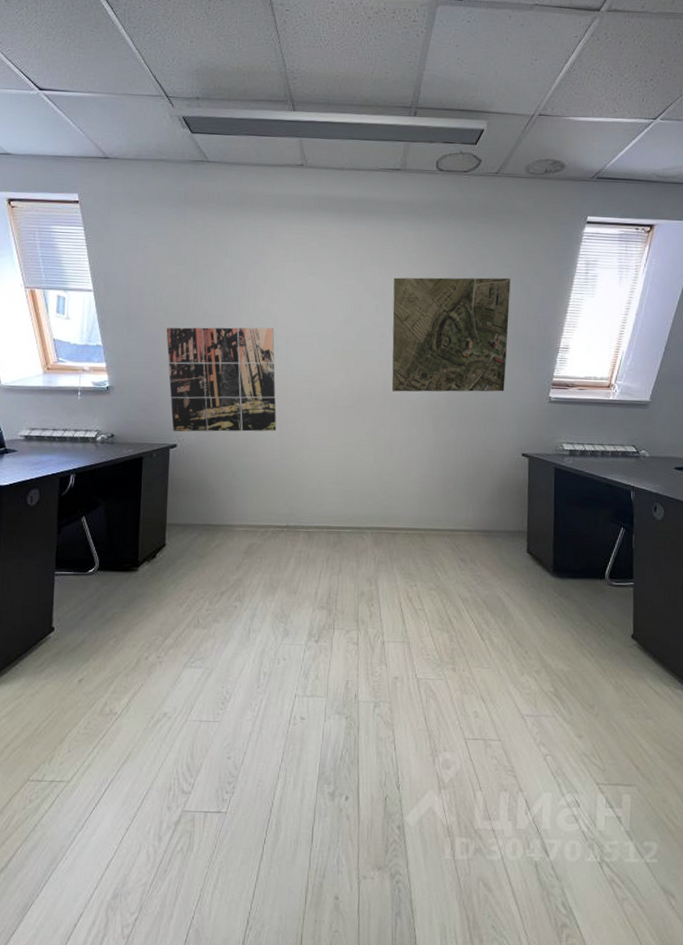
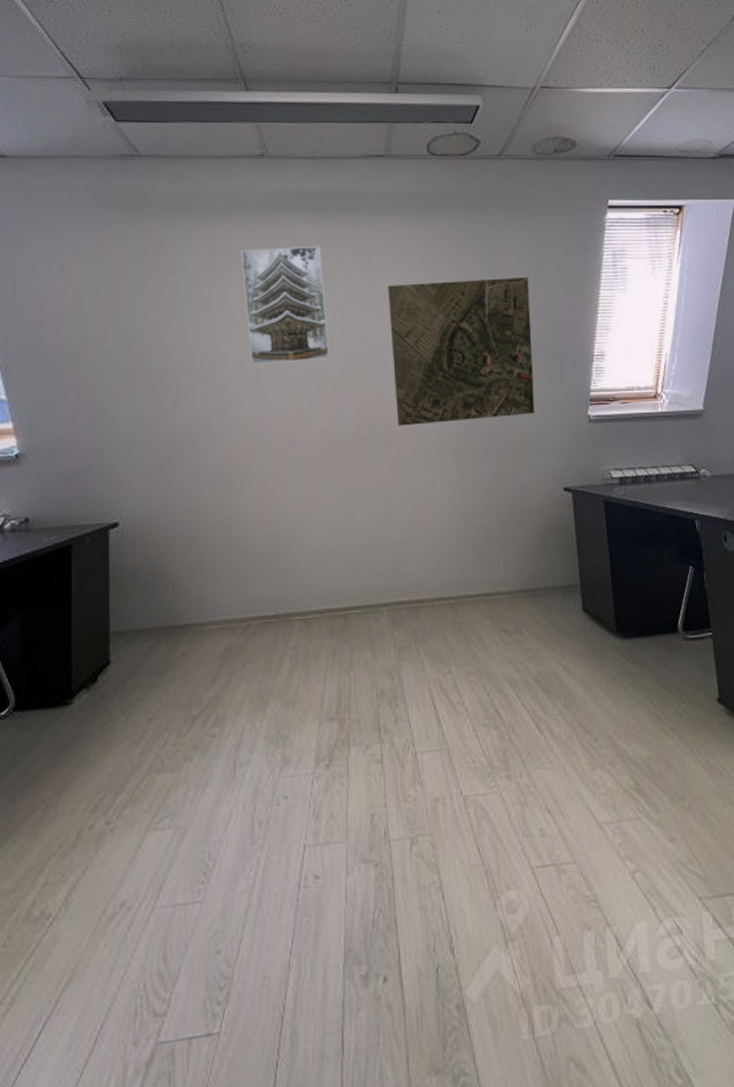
wall art: present [166,327,277,432] -> none [95,359,253,507]
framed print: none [280,241,343,334] -> present [240,245,329,365]

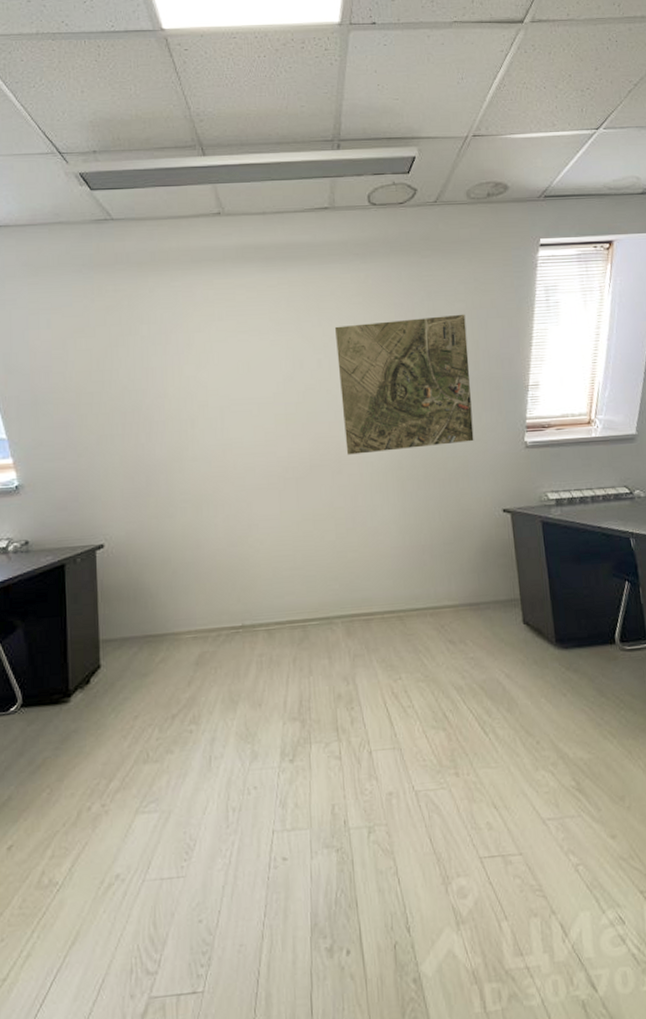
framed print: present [240,245,329,365] -> none [202,293,284,402]

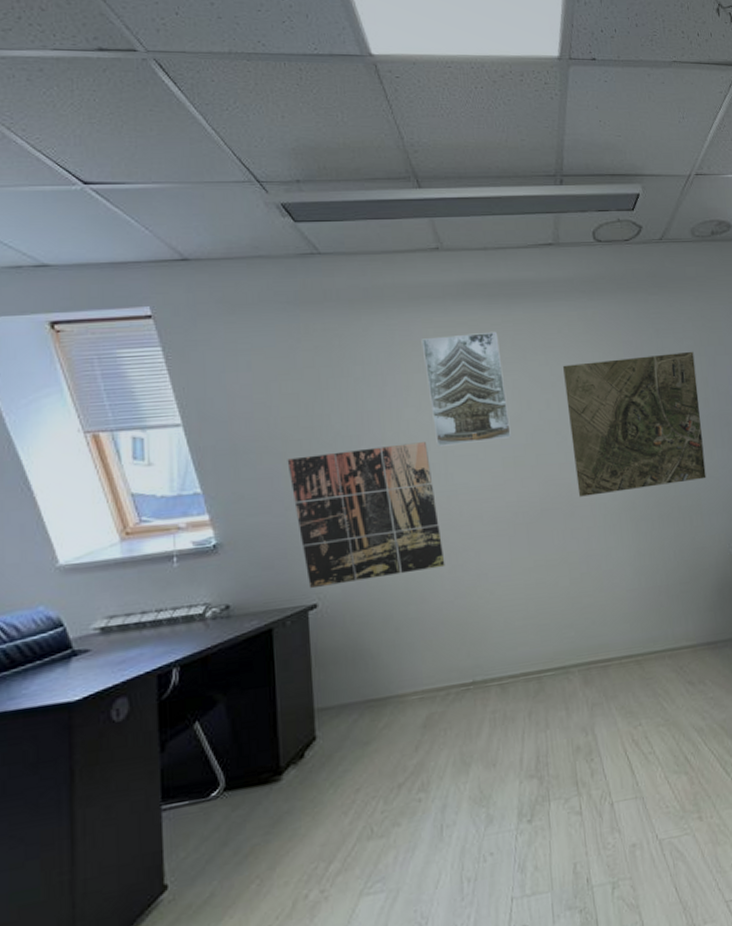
wall art: none [80,398,219,530] -> present [287,442,445,589]
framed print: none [202,293,284,402] -> present [421,331,511,447]

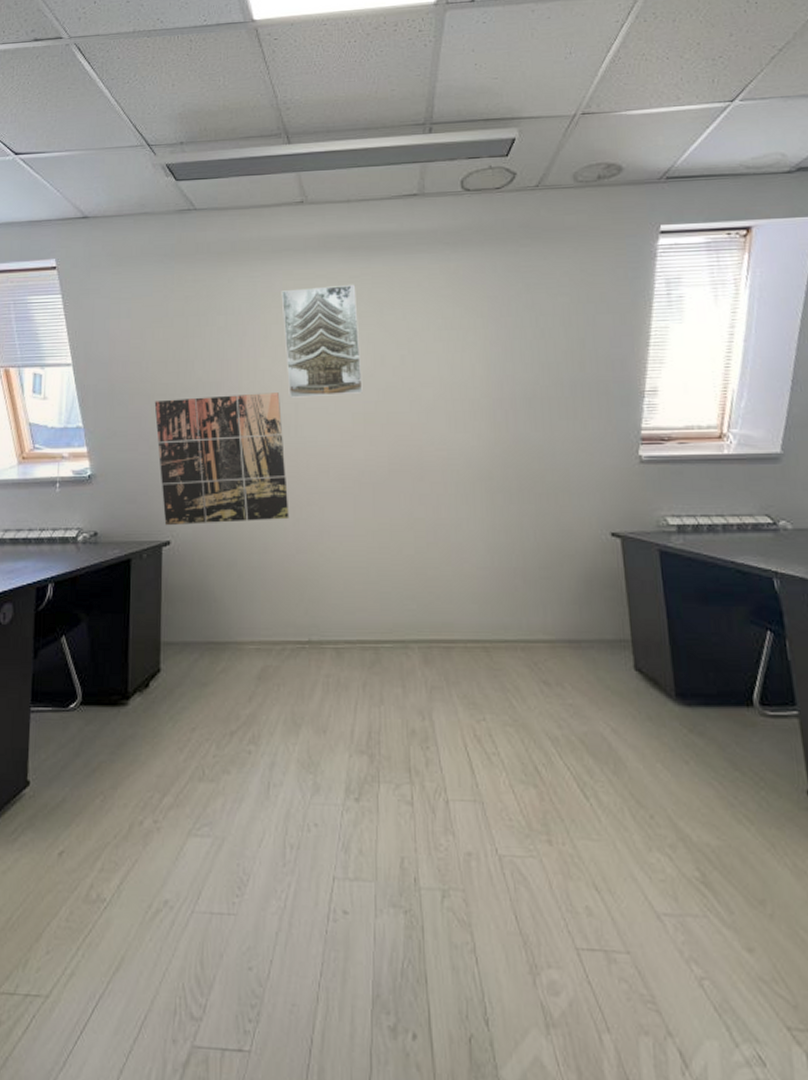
map: present [563,351,707,497] -> none [421,308,578,461]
++++++
• _Task statement_
Of the entries above, print exactly those lines that run from the one containing "framed print: none [280,241,343,334]" through the last line, excluding any pictures.

• _Problem solution_
framed print: none [280,241,343,334] -> present [240,245,329,365]

framed print: present [240,245,329,365] -> none [202,293,284,402]

wall art: none [80,398,219,530] -> present [287,442,445,589]
framed print: none [202,293,284,402] -> present [421,331,511,447]

map: present [563,351,707,497] -> none [421,308,578,461]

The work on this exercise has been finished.